Ancak skandal yalnızca belgelerin nasıl üretildiğiyle sınırlı değil. Asıl dikkat çeken, bu belgelerin devletin resmi sistemlerinde nasıl bu denli kolayca geçerlilik kazandığı. Bu durum, uzun süredir askıya alınmış kurumsal denetimi, sistem dışına itilen liyakati ve keyfiliğe teslim edilmiş kamu hizmeti anlayışını da deşifre ediyor.

"Sistematik Bir Çöküşün Belgesi"

Eğitim-İş Osmaniye İl Başkanı Adem Yücel, konuya ilişkin yaptığı açıklamada durumu şöyle özetledi:

“Bu yaşananlar münferit değil; 23 yıldır sürdürülen siyasal tercihlerle örülmüş çarpık bir sistemin doğal sonucudur. Cemaatler, tarikatlar ve çıkar koalisyonları devlet aygıtını teslim almıştır. Atamalar ve terfiler, bilimsel liyakatle değil, ideolojik sadakatle yapılmakta; böylece kamu kurumlarının tarafsızlığı ve topluma olan güveni yerle bir olmaktadır.”
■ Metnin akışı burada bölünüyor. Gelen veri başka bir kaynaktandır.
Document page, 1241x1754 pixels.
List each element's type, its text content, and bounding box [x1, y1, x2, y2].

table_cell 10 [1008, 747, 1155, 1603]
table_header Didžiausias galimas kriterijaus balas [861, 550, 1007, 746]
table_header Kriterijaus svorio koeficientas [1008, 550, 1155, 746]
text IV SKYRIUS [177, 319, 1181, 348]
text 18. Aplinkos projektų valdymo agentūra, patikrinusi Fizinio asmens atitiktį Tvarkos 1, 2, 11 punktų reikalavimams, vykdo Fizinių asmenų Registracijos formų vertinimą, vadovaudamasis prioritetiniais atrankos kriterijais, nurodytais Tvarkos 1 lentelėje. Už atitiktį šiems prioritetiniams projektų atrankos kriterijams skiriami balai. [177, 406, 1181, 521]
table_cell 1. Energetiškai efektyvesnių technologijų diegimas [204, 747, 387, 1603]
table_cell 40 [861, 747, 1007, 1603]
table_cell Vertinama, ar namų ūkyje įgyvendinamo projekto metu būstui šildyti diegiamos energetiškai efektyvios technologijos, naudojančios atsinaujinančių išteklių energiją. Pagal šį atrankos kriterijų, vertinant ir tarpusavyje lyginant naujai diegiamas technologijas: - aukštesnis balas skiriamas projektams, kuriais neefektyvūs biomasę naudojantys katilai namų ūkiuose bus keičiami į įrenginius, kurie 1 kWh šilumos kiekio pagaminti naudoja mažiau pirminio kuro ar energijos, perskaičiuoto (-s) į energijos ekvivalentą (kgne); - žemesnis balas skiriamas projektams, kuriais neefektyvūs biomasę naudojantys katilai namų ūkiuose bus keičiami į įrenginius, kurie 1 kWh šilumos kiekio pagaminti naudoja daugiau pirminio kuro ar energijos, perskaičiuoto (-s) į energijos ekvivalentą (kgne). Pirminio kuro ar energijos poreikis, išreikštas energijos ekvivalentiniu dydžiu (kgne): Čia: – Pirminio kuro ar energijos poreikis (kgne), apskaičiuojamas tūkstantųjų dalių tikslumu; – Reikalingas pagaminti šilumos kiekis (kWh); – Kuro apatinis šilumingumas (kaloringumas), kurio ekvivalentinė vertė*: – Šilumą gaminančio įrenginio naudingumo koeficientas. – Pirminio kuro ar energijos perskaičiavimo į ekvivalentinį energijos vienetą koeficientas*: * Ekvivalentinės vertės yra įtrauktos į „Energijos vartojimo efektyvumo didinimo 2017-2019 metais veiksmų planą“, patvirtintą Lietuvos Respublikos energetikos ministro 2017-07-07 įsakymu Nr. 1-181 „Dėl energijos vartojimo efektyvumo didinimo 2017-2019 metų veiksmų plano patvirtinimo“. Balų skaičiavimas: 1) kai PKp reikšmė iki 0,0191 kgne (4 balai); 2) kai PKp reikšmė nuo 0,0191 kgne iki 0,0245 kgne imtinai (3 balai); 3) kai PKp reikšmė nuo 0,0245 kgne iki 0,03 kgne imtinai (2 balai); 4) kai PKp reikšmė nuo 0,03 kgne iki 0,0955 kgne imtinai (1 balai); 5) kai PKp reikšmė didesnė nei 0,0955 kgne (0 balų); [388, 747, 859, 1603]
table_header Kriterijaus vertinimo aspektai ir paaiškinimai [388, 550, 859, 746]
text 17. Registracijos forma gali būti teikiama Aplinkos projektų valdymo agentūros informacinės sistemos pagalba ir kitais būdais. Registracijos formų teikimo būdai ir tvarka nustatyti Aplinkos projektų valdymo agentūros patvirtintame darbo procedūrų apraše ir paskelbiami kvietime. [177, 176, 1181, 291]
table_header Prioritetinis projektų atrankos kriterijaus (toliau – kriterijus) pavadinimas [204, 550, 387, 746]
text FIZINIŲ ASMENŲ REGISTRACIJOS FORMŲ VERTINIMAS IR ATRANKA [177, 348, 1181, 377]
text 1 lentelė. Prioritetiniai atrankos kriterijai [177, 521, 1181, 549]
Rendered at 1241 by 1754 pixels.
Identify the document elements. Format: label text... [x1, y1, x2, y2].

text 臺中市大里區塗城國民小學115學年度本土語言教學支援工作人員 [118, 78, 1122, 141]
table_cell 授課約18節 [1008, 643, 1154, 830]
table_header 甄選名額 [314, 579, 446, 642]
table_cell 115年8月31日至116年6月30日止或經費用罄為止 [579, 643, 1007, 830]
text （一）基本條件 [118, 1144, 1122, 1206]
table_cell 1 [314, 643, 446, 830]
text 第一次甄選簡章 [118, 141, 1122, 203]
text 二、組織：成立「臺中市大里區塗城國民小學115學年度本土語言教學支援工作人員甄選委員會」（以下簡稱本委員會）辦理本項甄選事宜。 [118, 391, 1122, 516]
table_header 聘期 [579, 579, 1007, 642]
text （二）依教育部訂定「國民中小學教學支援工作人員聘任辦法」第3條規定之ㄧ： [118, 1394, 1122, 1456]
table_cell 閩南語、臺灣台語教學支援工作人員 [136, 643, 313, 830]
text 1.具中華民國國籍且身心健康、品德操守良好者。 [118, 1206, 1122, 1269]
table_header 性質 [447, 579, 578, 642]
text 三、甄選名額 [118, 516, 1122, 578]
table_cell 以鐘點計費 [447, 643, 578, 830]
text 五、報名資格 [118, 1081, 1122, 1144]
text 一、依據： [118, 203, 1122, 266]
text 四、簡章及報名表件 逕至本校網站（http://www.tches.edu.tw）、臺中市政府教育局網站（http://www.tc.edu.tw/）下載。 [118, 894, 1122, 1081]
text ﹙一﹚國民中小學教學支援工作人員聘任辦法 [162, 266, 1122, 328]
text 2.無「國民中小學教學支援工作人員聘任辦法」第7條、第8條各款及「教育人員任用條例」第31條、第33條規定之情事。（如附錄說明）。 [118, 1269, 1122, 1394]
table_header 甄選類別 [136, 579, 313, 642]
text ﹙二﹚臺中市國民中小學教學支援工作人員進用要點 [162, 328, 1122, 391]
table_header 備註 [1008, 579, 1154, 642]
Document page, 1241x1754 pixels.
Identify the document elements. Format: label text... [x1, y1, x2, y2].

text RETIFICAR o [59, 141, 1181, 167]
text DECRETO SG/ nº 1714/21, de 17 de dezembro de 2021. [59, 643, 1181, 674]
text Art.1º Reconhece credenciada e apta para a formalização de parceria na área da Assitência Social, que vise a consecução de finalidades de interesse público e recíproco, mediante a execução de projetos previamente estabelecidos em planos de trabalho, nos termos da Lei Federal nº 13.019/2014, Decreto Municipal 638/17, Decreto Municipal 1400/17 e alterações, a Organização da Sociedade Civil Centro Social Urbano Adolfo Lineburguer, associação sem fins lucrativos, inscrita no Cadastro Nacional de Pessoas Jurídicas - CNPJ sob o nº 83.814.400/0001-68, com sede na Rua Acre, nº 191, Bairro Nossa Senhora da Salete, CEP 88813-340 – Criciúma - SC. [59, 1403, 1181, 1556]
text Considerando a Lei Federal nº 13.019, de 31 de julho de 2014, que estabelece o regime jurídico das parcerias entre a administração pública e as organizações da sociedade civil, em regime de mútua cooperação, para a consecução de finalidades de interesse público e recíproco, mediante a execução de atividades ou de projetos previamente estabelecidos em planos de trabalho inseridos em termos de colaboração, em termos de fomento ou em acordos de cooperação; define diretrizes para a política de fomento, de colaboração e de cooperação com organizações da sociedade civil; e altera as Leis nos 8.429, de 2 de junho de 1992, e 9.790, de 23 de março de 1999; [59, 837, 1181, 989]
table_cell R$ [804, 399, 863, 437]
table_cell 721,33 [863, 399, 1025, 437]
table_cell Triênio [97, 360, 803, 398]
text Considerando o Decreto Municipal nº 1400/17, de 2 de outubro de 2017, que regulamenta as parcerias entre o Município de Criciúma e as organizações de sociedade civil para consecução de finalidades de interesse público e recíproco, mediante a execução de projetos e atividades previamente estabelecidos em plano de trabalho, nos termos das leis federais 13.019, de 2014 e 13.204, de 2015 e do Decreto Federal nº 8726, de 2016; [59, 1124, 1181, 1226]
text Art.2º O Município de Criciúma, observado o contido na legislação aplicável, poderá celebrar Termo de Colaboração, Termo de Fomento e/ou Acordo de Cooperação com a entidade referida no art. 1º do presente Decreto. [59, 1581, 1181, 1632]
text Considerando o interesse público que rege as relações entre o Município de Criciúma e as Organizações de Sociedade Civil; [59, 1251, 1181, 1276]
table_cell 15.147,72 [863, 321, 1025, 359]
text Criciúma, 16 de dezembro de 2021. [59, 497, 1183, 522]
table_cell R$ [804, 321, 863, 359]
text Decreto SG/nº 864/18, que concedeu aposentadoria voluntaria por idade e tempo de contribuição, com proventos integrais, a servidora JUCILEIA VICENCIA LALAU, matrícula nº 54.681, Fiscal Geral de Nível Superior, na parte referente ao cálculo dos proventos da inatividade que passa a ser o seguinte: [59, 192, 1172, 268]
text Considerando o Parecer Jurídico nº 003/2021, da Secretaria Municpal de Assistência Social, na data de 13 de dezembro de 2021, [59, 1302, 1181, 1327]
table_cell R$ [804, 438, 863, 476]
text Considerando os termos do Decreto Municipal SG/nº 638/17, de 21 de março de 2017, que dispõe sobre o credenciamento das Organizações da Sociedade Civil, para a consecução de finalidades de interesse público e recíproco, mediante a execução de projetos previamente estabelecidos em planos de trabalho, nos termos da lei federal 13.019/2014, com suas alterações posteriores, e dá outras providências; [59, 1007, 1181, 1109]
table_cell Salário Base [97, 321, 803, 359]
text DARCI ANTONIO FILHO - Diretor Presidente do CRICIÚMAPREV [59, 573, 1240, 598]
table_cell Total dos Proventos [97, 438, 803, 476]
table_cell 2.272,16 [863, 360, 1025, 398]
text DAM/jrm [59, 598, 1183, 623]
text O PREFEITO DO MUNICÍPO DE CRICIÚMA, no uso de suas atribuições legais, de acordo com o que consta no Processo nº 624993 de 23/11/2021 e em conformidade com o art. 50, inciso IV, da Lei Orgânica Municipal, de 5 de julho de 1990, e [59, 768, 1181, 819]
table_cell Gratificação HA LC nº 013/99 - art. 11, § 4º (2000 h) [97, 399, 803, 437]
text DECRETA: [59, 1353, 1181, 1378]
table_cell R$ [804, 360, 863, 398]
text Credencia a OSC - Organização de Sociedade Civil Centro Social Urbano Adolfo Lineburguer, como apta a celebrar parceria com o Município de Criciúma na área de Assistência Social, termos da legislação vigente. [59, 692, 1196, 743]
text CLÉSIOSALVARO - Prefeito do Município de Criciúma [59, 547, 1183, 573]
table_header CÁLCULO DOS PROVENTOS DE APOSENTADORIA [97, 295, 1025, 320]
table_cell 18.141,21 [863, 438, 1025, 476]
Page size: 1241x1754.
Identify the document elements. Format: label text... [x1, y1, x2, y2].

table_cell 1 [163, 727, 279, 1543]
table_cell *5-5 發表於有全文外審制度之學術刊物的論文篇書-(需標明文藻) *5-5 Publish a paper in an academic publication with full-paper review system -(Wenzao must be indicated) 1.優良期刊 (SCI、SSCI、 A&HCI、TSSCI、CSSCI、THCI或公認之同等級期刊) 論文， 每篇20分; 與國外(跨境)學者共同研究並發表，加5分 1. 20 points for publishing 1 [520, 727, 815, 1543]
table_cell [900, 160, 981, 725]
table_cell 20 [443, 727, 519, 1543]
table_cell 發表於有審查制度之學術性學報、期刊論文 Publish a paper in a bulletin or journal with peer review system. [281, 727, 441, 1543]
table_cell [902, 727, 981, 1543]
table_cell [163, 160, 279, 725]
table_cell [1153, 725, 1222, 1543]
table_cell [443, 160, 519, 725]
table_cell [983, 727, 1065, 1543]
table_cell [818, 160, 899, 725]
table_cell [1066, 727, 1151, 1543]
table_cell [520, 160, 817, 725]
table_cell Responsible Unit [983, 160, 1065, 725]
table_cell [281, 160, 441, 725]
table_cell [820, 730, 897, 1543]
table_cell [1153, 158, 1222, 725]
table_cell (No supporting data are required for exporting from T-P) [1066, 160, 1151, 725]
MEB’in Soruşturması Sessizce Kapatıldı mı?

Adem Yücel, geçmişte Milli Eğitim Bakanlığı tarafından yürütülen sahte diploma soruşturmalarının da akıbetini sorguladı. Yücel’in açıklamasına göre:

  • 2016’da 109,

  • 2018’de 146 öğretmenin sahte diplomayla göreve başladığı tespit edilmişti.

  • 2020’de ise bu sayı 191’e yükselmişti.

Ancak bu verilerden sonra kamuoyuna yeni bir bilgi açıklanmadı. Yücel, “Soruşturmalar kapalı kapılar ardında bırakıldı. Güncel rakamlar neden paylaşılmıyor? Bu dosyanın ucu AKP bürokratlarına ve örgütlü yapılara uzanıyor olabilir mi?” diyerek yetkililere şu soruları yöneltti:

  • 2020’de başlatılan soruşturmaların sonucu nedir?

  • Sahte diplomalı öğretmen sayısı nedir?

  • Bu kişiler hangi illerde, ne zaman göreve başlamıştır?

  • Sahte belgeleri düzenleyen şebekeler hakkında suç duyurusunda bulunulmuş mudur?

  • Açılan davalar var mıdır?

“Gerçek Diplomanın Sahibi Hesap Soranlardır”

Yücel, açıklamasının sonunda şunları kaydetti:

“Kamu hizmeti liyakatsizliğe teslim edilmiştir. Bu krizi durdurmak, sadece bugünün değil, geleceğin sorumluluğudur. Sahte diplomalılar teşhir edilmeli, görevleri iptal edilmeli ve yargı süreci derhal başlatılmalıdır. Biz, atanmayan öğretmenlerin, torpilsiz gençlerin, gerçek emek sahiplerinin hakkını savunmaya devam edeceğiz.”

“Gerçek diploma; emekle, bilimle ve onurla kazanılır.”

Türkiye’de giderek derinleşen liyakat krizi ve kurumsal çöküş karşısında, Eğitim-İş gibi sendikaların tepkisi kamu vicdanında da geniş yankı buluyor. Kamuoyunun beklentisi ise net: Sorumlular bir an önce tespit edilmeli, çürümüş düzenin aktörleri yargı önüne çıkarılmalı.